RiskWise Property Research has identified the top 10 ‘danger zones’ in Australia for unit investment.
RiskWise CEO Doron Peleg said property investors should be “extra cautious of the high degree of risk associated with off-the-plan units, that has further increased due to the COVID-19”.
The equity risk was already high prior to COVID-19, but with low investor activity, increased risks with rental apartments, vacancy rates hitting an all time high in May (16.2 per cent), and a new cash flow issue, it’s not a rosy time for owners of units.
RiskWise have listed the riskiest areas in the country in terms of oversupply, based “not only on the supply itself but also on low demand for rental apartments, in relation to that supply”.
“The high-profile issues around cladding and defects has created enormous ‘reputational damage’ across the entire industry and because of this, investors have lost interest in high-rise unit developments and are turning to ‘safer’ house-and-land packages suitable for families,” Mr Peleg said.
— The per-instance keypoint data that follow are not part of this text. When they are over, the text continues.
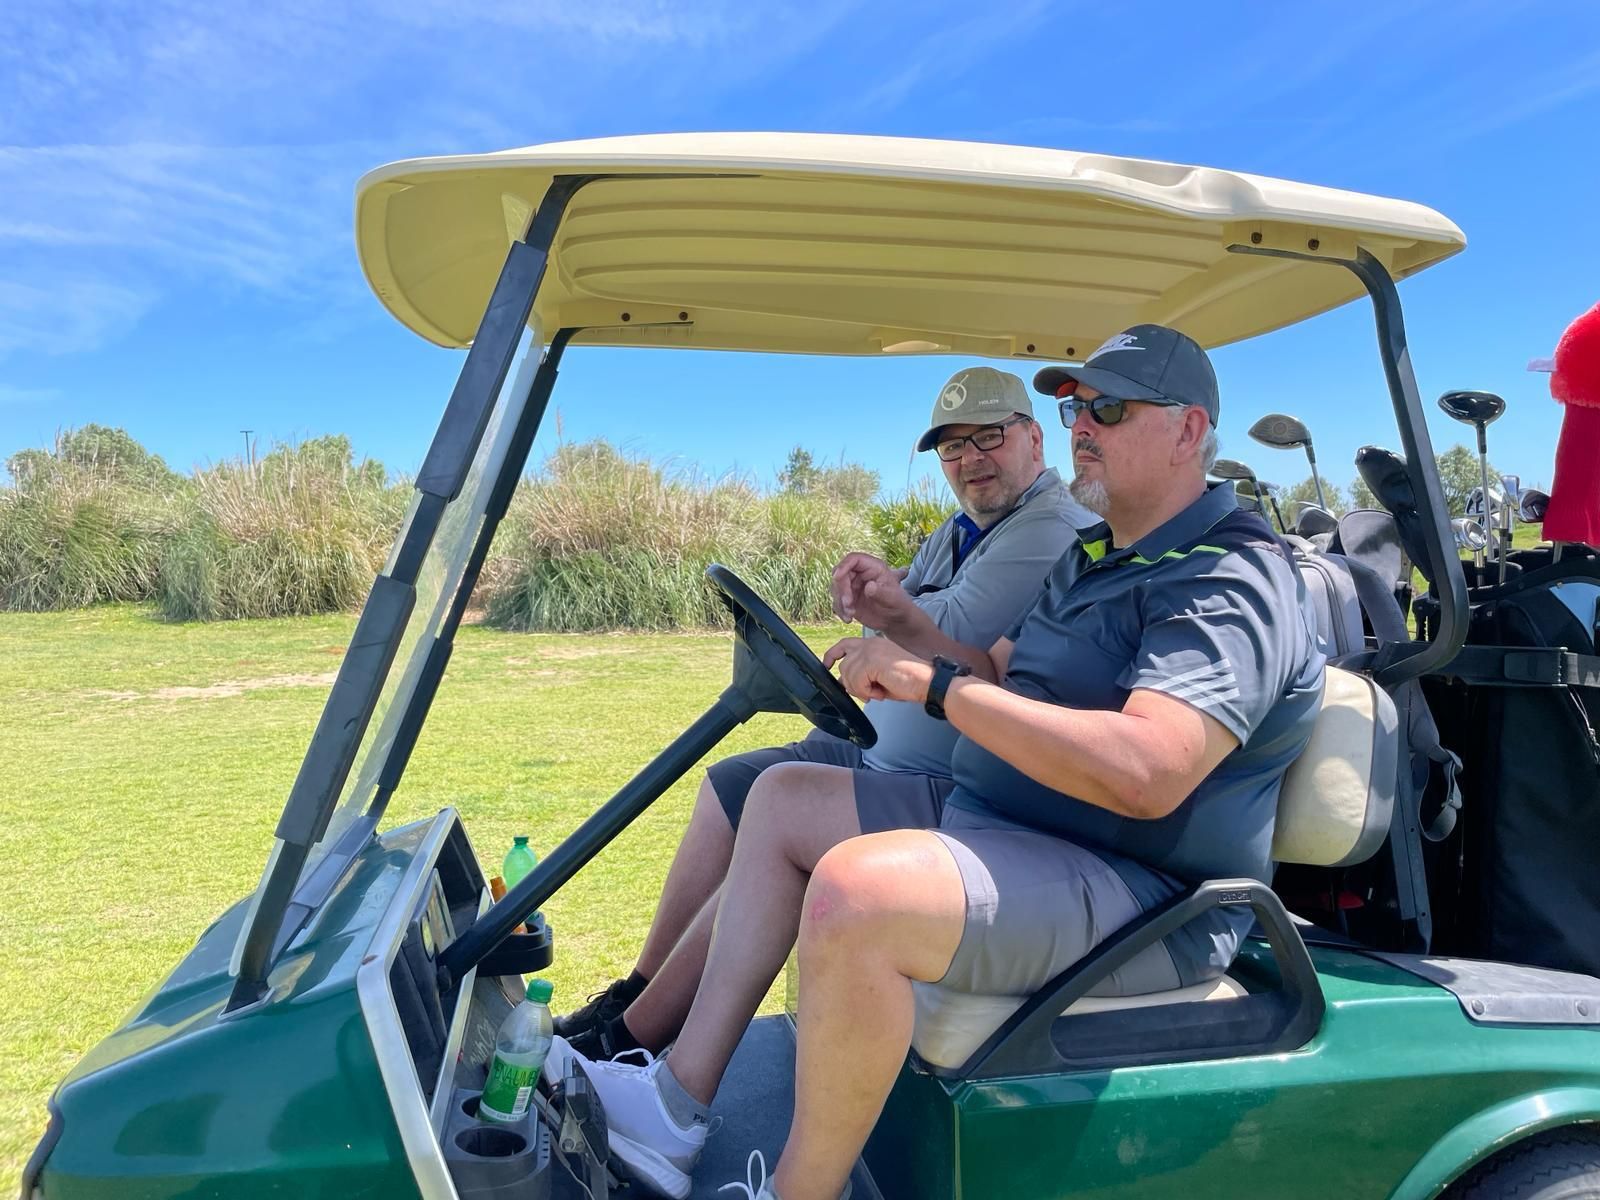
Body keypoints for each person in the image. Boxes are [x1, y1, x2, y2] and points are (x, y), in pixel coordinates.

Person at [547, 323, 1326, 1200]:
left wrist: (938, 691)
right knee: (781, 798)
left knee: (858, 894)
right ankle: (672, 1108)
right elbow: (995, 669)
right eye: (1075, 408)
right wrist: (916, 650)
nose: (1082, 427)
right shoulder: (1094, 554)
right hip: (1018, 824)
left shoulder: (1229, 575)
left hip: (1142, 887)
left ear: (1189, 430)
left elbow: (1150, 772)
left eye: (1109, 409)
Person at [553, 365, 1094, 1065]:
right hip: (881, 747)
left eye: (988, 437)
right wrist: (887, 599)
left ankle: (632, 1042)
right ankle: (637, 994)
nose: (970, 460)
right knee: (730, 786)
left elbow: (936, 633)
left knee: (778, 815)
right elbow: (896, 611)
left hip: (946, 774)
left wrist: (891, 609)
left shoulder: (1048, 528)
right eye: (953, 447)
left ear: (1033, 440)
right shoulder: (964, 529)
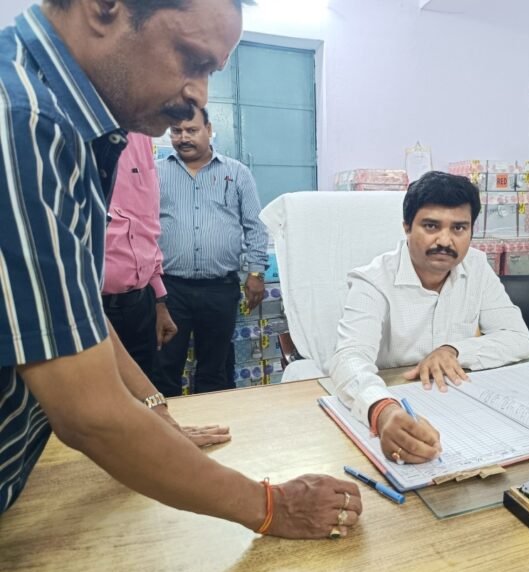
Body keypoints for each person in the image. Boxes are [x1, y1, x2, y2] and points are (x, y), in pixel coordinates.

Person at [0, 0, 361, 540]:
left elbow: (71, 313)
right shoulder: (24, 122)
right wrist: (273, 508)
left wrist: (154, 412)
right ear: (104, 8)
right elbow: (89, 415)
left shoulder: (69, 123)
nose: (199, 96)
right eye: (192, 60)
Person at [328, 171, 529, 464]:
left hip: (460, 407)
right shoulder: (372, 280)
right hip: (395, 398)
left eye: (459, 228)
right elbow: (349, 357)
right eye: (431, 226)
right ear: (407, 227)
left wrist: (453, 350)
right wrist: (382, 409)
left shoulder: (476, 266)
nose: (445, 240)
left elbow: (518, 338)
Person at [153, 106, 268, 396]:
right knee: (165, 365)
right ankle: (168, 423)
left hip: (220, 289)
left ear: (209, 129)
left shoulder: (236, 173)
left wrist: (256, 272)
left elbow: (254, 225)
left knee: (215, 369)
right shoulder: (156, 173)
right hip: (170, 290)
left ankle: (214, 420)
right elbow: (145, 228)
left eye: (191, 130)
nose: (183, 138)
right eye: (176, 131)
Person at [103, 133, 177, 378]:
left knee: (146, 389)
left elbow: (147, 221)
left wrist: (159, 300)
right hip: (87, 307)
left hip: (139, 306)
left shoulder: (140, 136)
He said buying rental apartments unsuitable for families is “an enormous gamble, with both equity and cash flow risk expected to materially increase”.
Just last week Mr Peleg warned of the oversupply of Brisbane apartments, saying “the continuous weakness of the unit market in inner-city Brisbane should raise red flags for developers and lenders”.
He blamed “developers’ lack of foresight regarding unit oversupply”, and lending restrictions introduced in 2014.
“It seems there has been no methodological and structured risk-management approach including identification, assessment, and mitigating action plans to address those risks,” Mr Peleg said.
“This takes us back to the feasibility stage which includes the assessment of the projected fair market value and the likelihood of defaults and their potential consequences.
“Developers and lenders must find the right balance between taking risk and making profit.
“COVID-19 has only served to increase the risk. Currently, there are many high-rise properties being offered to a smaller number of investors. This is because there are less investors in the market due to the pandemic.”